I feel like my soul is gone. no sense of self. it feels weirdly innapropiate or absurd to inhabit the body im in. Fuck, I cant even calm myself down because there is hardly any "me" anymore. I feel that if my parents got replaced with strangers their wouldn't be a difference in how I perceive them. Everything, including the entirety of my past is all unfamiliar to me. Whenever I look at the world It terrifies me

 

 

I hate how negative this all sounds so I guess I will discuss the few positives surrounding this:

 

I want to say that while my disorder is getting worse, it does so less often now. I remember in the first month or so it would make a huge jump every five days or so, but now when it does get worse it's only slightly, and it only does maybe every 7-10 days. And there was even a period of two whole week where I was completely unbothered by my depersonalization (but still bothered by my DR).

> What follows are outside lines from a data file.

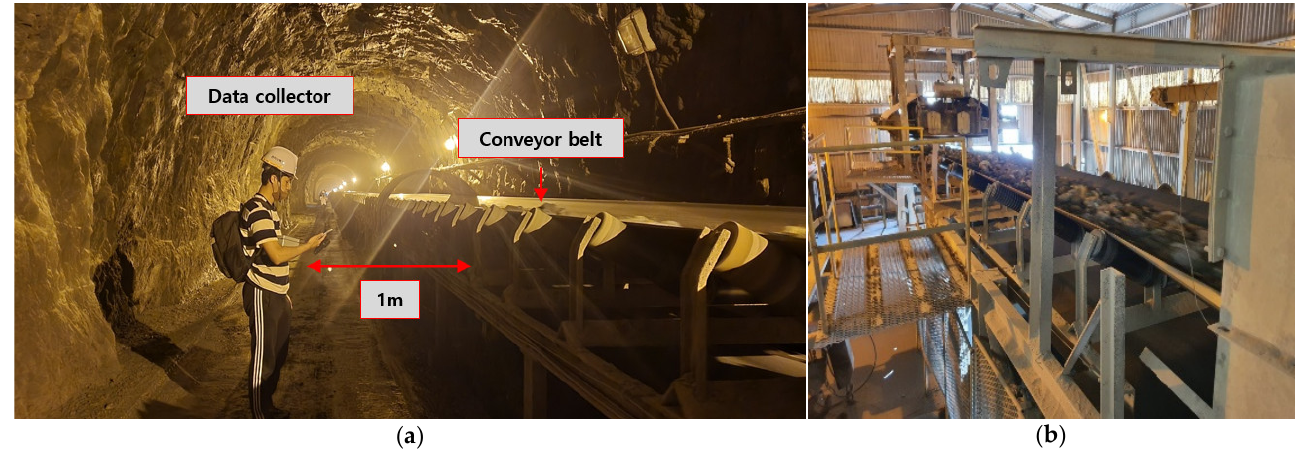
Figure 7. Conveyor belt environment, they should be listed as: ( a ) Inside the quarry tunnel; ( b ) Out- side the quarry tunnel.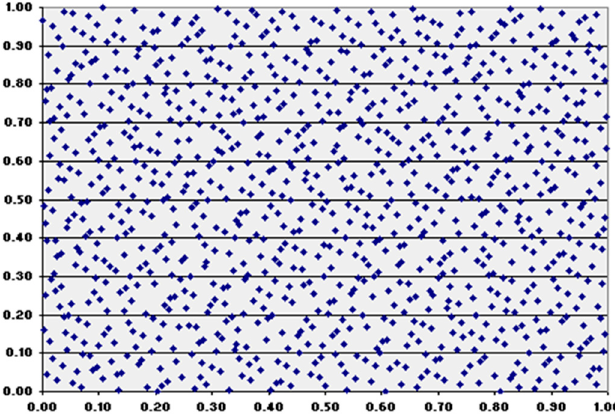
Figure 9. Halton sequence after 1000th iteration.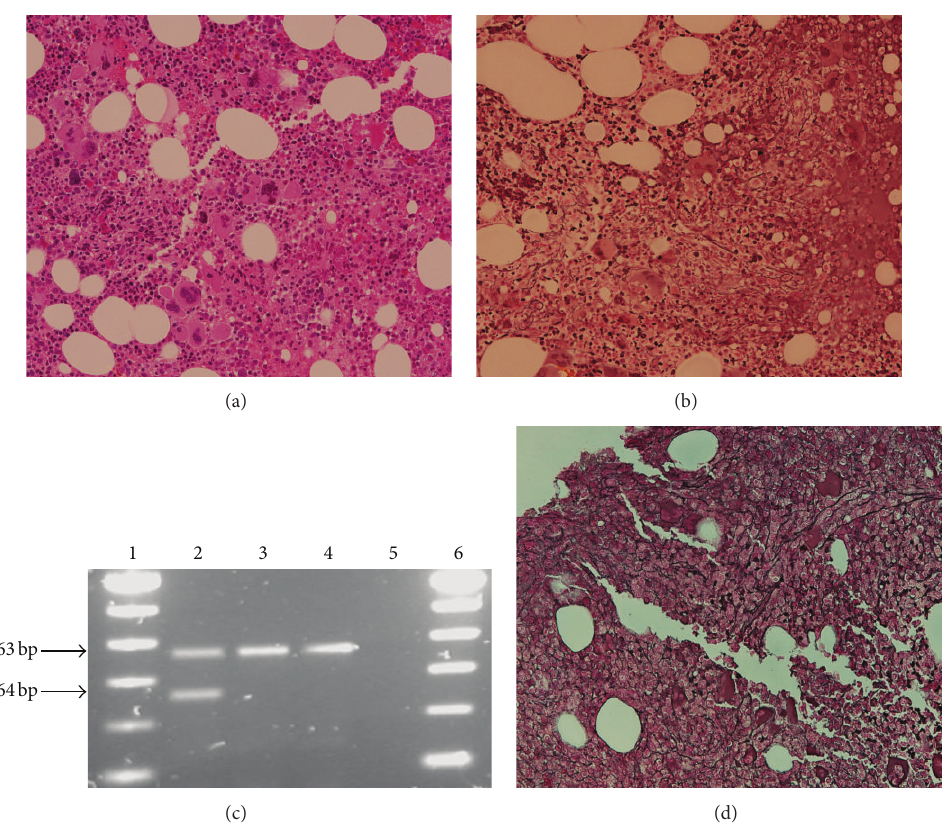
Figure 1: (a) Clustering of numerous pleomorphic megakaryocytes; (b) low grade bone marrow reticulin fibrosis; (c) allele-specific PCR for MPL S505N demonstrating wild type band (363 bp) and S505N specific band (264bp); lanes 1 & 6, 100bp ladder; lane 2, peripheral blood; lane 3, buccal scrape; lane 4, isolated T-cells; lane 5, water control; (d) significant increase in bone marrow reticulin fibrosis two years after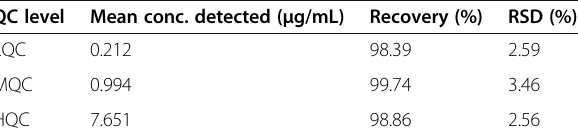
Table 2 Recovery data for LTZ in rat plasma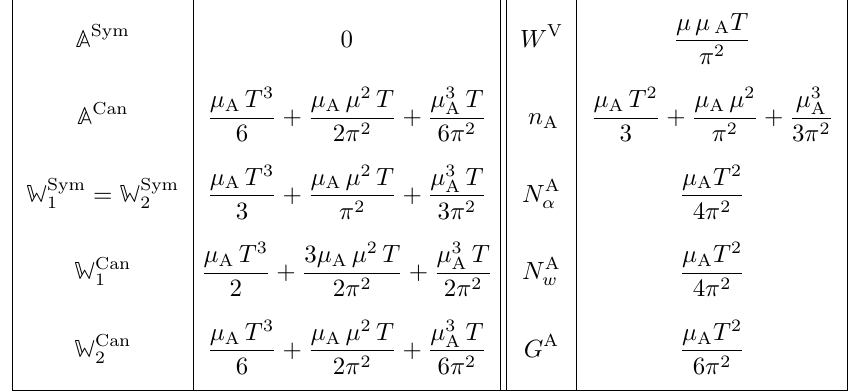
β , µ = ζ T and µ A = ζ A T . | |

Although that was a while ago. And these past few weeks my DP has came back to torture me. 

 

In the month of November, there were weeks where I've actually felt really good. I could wake up and actually look forward to the day, do things I genuinely enjoy, be productive, and it even felt like my DPDR was getting somewhat better, I hope those days can come back. 

 

Im just scared that this will become a life long struggle. I know I'm not doing myself any favours by writing about it, but Im frustrated and miserable right now. Im going to do my best to stop ruminating about this disorder and hopefully that can put a stop this progression. If im still getting worse six months from now its like fuck, what the hell do I do now?